* **Task**
Switch each "common name" in the records to "vernacular name" and leave everything else unchanged.

Extracted data entries
============================================================
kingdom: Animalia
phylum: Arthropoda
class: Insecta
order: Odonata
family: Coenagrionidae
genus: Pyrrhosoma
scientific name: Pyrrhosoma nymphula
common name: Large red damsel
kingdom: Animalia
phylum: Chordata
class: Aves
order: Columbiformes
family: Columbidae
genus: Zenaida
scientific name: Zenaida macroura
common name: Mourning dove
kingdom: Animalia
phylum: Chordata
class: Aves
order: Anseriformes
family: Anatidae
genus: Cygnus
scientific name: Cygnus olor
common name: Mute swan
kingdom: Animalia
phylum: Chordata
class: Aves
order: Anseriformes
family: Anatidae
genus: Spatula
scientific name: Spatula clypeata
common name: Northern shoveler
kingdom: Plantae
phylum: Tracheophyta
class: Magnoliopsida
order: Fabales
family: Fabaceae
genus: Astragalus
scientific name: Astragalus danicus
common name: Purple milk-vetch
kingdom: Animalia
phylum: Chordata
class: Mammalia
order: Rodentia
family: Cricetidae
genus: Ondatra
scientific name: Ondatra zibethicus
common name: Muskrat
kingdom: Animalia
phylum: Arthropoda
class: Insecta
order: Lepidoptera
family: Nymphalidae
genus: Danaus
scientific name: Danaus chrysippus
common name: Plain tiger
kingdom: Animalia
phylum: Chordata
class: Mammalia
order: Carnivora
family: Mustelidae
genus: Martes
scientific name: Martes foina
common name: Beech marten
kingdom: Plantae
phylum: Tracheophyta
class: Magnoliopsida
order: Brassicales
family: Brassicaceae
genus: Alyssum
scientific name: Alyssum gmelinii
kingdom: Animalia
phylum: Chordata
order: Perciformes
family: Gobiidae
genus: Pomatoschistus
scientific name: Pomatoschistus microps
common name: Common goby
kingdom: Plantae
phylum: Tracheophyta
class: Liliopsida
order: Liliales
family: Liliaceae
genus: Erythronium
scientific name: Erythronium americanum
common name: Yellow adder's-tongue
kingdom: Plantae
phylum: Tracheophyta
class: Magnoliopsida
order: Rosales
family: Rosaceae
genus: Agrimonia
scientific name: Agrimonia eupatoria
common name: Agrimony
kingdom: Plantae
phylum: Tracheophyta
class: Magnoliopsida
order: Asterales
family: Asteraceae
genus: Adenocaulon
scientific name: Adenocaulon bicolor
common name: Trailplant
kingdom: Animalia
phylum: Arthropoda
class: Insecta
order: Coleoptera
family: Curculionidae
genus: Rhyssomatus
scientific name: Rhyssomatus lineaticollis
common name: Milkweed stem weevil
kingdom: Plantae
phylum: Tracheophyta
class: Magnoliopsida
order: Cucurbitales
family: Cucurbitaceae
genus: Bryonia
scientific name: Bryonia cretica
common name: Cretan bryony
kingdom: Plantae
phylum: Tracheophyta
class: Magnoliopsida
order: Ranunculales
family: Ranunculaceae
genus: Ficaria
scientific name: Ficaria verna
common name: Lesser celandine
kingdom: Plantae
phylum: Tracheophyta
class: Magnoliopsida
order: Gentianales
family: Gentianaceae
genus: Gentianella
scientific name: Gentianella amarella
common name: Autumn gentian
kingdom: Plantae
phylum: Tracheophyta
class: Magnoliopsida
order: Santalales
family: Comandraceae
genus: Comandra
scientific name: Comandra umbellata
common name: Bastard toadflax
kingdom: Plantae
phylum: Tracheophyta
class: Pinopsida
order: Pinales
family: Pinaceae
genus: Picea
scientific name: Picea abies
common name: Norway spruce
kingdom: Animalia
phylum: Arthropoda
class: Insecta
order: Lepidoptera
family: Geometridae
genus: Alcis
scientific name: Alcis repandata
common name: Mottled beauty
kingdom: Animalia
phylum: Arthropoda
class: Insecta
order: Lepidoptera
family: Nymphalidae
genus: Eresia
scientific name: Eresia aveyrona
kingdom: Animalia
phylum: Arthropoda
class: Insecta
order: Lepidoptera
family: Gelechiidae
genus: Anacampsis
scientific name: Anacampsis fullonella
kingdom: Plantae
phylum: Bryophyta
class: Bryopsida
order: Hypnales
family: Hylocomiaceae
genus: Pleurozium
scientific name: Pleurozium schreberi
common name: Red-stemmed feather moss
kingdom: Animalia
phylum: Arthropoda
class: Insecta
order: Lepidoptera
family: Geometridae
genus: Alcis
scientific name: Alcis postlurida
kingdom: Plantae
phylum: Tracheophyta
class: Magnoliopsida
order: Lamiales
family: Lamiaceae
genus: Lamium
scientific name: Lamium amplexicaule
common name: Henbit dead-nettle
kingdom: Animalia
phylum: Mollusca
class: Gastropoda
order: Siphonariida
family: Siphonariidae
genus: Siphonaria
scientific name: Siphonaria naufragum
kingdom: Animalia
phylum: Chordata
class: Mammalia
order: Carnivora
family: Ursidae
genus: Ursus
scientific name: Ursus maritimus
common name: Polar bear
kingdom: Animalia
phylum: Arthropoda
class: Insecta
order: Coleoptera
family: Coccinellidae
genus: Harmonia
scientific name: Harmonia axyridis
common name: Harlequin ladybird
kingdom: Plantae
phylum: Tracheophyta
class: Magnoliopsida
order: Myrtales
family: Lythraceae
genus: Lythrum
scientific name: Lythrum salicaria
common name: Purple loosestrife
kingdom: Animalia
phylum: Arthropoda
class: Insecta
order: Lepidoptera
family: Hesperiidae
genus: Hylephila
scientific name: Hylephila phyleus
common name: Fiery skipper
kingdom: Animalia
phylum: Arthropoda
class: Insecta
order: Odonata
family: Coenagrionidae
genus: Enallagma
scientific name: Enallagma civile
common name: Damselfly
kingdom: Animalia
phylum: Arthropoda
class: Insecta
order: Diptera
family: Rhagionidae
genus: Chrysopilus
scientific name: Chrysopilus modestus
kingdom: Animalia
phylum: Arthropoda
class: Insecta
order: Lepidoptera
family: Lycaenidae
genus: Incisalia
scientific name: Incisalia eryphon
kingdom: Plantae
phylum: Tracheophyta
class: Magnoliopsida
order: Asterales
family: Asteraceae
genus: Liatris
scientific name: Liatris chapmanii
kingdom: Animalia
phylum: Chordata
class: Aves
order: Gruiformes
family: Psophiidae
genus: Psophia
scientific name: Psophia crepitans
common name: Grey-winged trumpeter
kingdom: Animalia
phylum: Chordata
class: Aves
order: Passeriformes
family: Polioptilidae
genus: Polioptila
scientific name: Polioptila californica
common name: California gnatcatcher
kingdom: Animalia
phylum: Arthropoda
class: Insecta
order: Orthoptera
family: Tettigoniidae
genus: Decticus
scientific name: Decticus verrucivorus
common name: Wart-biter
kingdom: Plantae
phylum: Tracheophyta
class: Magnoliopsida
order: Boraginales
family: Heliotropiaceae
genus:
============================================================
* **Correct output**
kingdom: Animalia
phylum: Arthropoda
class: Insecta
order: Odonata
family: Coenagrionidae
genus: Pyrrhosoma
scientific name: Pyrrhosoma nymphula
vernacular name: Large red damsel
kingdom: Animalia
phylum: Chordata
class: Aves
order: Columbiformes
family: Columbidae
genus: Zenaida
scientific name: Zenaida macroura
vernacular name: Mourning dove
kingdom: Animalia
phylum: Chordata
class: Aves
order: Anseriformes
family: Anatidae
genus: Cygnus
scientific name: Cygnus olor
vernacular name: Mute swan
kingdom: Animalia
phylum: Chordata
class: Aves
order: Anseriformes
family: Anatidae
genus: Spatula
scientific name: Spatula clypeata
vernacular name: Northern shoveler
kingdom: Plantae
phylum: Tracheophyta
class: Magnoliopsida
order: Fabales
family: Fabaceae
genus: Astragalus
scientific name: Astragalus danicus
vernacular name: Purple milk-vetch
kingdom: Animalia
phylum: Chordata
class: Mammalia
order: Rodentia
family: Cricetidae
genus: Ondatra
scientific name: Ondatra zibethicus
vernacular name: Muskrat
kingdom: Animalia
phylum: Arthropoda
class: Insecta
order: Lepidoptera
family: Nymphalidae
genus: Danaus
scientific name: Danaus chrysippus
vernacular name: Plain tiger
kingdom: Animalia
phylum: Chordata
class: Mammalia
order: Carnivora
family: Mustelidae
genus: Martes
scientific name: Martes foina
vernacular name: Beech marten
kingdom: Plantae
phylum: Tracheophyta
class: Magnoliopsida
order: Brassicales
family: Brassicaceae
genus: Alyssum
scientific name: Alyssum gmelinii
kingdom: Animalia
phylum: Chordata
order: Perciformes
family: Gobiidae
genus: Pomatoschistus
scientific name: Pomatoschistus microps
vernacular name: Common goby
kingdom: Plantae
phylum: Tracheophyta
class: Liliopsida
order: Liliales
family: Liliaceae
genus: Erythronium
scientific name: Erythronium americanum
vernacular name: Yellow adder's-tongue
kingdom: Plantae
phylum: Tracheophyta
class: Magnoliopsida
order: Rosales
family: Rosaceae
genus: Agrimonia
scientific name: Agrimonia eupatoria
vernacular name: Agrimony
kingdom: Plantae
phylum: Tracheophyta
class: Magnoliopsida
order: Asterales
family: Asteraceae
genus: Adenocaulon
scientific name: Adenocaulon bicolor
vernacular name: Trailplant
kingdom: Animalia
phylum: Arthropoda
class: Insecta
order: Coleoptera
family: Curculionidae
genus: Rhyssomatus
scientific name: Rhyssomatus lineaticollis
vernacular name: Milkweed stem weevil
kingdom: Plantae
phylum: Tracheophyta
class: Magnoliopsida
order: Cucurbitales
family: Cucurbitaceae
genus: Bryonia
scientific name: Bryonia cretica
vernacular name: Cretan bryony
kingdom: Plantae
phylum: Tracheophyta
class: Magnoliopsida
order: Ranunculales
family: Ranunculaceae
genus: Ficaria
scientific name: Ficaria verna
vernacular name: Lesser celandine
kingdom: Plantae
phylum: Tracheophyta
class: Magnoliopsida
order: Gentianales
family: Gentianaceae
genus: Gentianella
scientific name: Gentianella amarella
vernacular name: Autumn gentian
kingdom: Plantae
phylum: Tracheophyta
class: Magnoliopsida
order: Santalales
family: Comandraceae
genus: Comandra
scientific name: Comandra umbellata
vernacular name: Bastard toadflax
kingdom: Plantae
phylum: Tracheophyta
class: Pinopsida
order: Pinales
family: Pinaceae
genus: Picea
scientific name: Picea abies
vernacular name: Norway spruce
kingdom: Animalia
phylum: Arthropoda
class: Insecta
order: Lepidoptera
family: Geometridae
genus: Alcis
scientific name: Alcis repandata
vernacular name: Mottled beauty
kingdom: Animalia
phylum: Arthropoda
class: Insecta
order: Lepidoptera
family: Nymphalidae
genus: Eresia
scientific name: Eresia aveyrona
kingdom: Animalia
phylum: Arthropoda
class: Insecta
order: Lepidoptera
family: Gelechiidae
genus: Anacampsis
scientific name: Anacampsis fullonella
kingdom: Plantae
phylum: Bryophyta
class: Bryopsida
order: Hypnales
family: Hylocomiaceae
genus: Pleurozium
scientific name: Pleurozium schreberi
vernacular name: Red-stemmed feather moss
kingdom: Animalia
phylum: Arthropoda
class: Insecta
order: Lepidoptera
family: Geometridae
genus: Alcis
scientific name: Alcis postlurida
kingdom: Plantae
phylum: Tracheophyta
class: Magnoliopsida
order: Lamiales
family: Lamiaceae
genus: Lamium
scientific name: Lamium amplexicaule
vernacular name: Henbit dead-nettle
kingdom: Animalia
phylum: Mollusca
class: Gastropoda
order: Siphonariida
family: Siphonariidae
genus: Siphonaria
scientific name: Siphonaria naufragum
kingdom: Animalia
phylum: Chordata
class: Mammalia
order: Carnivora
family: Ursidae
genus: Ursus
scientific name: Ursus maritimus
vernacular name: Polar bear
kingdom: Animalia
phylum: Arthropoda
class: Insecta
order: Coleoptera
family: Coccinellidae
genus: Harmonia
scientific name: Harmonia axyridis
vernacular name: Harlequin ladybird
kingdom: Plantae
phylum: Tracheophyta
class: Magnoliopsida
order: Myrtales
family: Lythraceae
genus: Lythrum
scientific name: Lythrum salicaria
vernacular name: Purple loosestrife
kingdom: Animalia
phylum: Arthropoda
class: Insecta
order: Lepidoptera
family: Hesperiidae
genus: Hylephila
scientific name: Hylephila phyleus
vernacular name: Fiery skipper
kingdom: Animalia
phylum: Arthropoda
class: Insecta
order: Odonata
family: Coenagrionidae
genus: Enallagma
scientific name: Enallagma civile
vernacular name: Damselfly
kingdom: Animalia
phylum: Arthropoda
class: Insecta
order: Diptera
family: Rhagionidae
genus: Chrysopilus
scientific name: Chrysopilus modestus
kingdom: Animalia
phylum: Arthropoda
class: Insecta
order: Lepidoptera
family: Lycaenidae
genus: Incisalia
scientific name: Incisalia eryphon
kingdom: Plantae
phylum: Tracheophyta
class: Magnoliopsida
order: Asterales
family: Asteraceae
genus: Liatris
scientific name: Liatris chapmanii
kingdom: Animalia
phylum: Chordata
class: Aves
order: Gruiformes
family: Psophiidae
genus: Psophia
scientific name: Psophia crepitans
vernacular name: Grey-winged trumpeter
kingdom: Animalia
phylum: Chordata
class: Aves
order: Passeriformes
family: Polioptilidae
genus: Polioptila
scientific name: Polioptila californica
vernacular name: California gnatcatcher
kingdom: Animalia
phylum: Arthropoda
class: Insecta
order: Orthoptera
family: Tettigoniidae
genus: Decticus
scientific name: Decticus verrucivorus
vernacular name: Wart-biter
kingdom: Plantae
phylum: Tracheophyta
class: Magnoliopsida
order: Boraginales
family: Heliotropiaceae
genus:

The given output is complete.